■ WHAT YOU HAVE TO DO: Your task is to copy every line of the entries that contains "shoulder".

■ LISTED RECORDS:
********

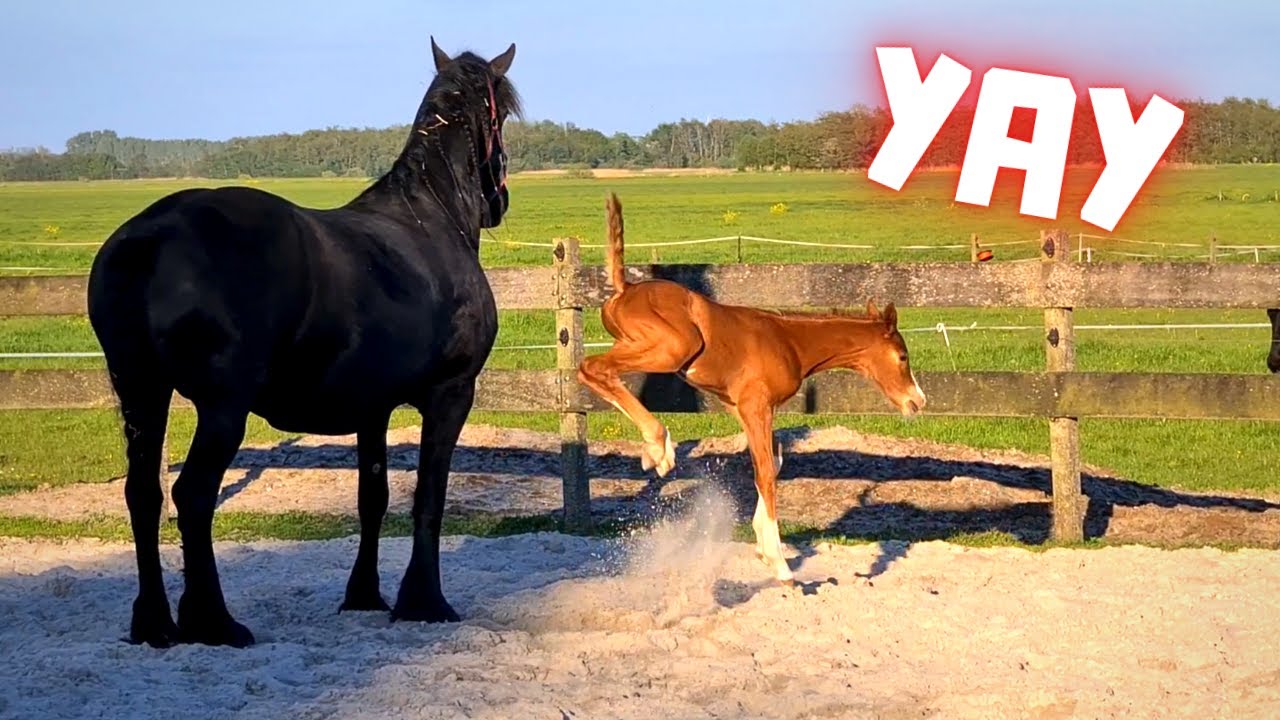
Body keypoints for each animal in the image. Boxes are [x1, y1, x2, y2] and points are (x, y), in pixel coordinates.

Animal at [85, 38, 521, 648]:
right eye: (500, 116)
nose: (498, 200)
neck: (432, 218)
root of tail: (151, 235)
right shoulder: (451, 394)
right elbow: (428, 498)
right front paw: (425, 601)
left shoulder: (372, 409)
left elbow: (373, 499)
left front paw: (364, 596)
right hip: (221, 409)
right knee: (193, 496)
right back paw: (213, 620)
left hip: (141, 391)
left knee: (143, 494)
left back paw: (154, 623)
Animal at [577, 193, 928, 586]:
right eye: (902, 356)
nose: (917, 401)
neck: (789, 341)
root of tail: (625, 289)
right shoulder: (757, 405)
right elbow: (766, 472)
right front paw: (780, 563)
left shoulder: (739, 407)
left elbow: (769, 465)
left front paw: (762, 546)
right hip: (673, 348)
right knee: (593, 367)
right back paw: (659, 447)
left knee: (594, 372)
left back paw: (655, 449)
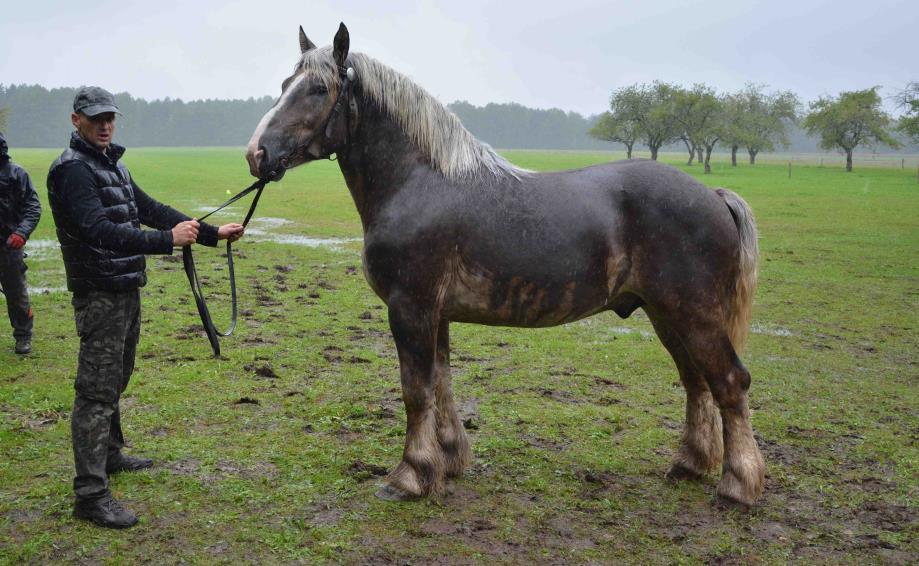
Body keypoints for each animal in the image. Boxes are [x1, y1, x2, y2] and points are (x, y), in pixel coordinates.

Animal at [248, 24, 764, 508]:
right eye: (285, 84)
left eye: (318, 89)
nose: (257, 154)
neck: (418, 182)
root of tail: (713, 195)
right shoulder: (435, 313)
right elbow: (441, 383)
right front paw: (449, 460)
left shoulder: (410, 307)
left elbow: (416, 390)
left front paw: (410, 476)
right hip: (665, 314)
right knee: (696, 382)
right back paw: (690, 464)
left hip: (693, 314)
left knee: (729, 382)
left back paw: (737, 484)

********

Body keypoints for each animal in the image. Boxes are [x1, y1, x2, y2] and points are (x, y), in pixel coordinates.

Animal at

********

■ RESPONSE TO THIS EXERCISE:
right shoulder: (451, 394)
left shoulder: (372, 409)
right shoulder: (757, 405)
left shoulder: (739, 407)
right shoulder: (435, 313)
left shoulder: (410, 307)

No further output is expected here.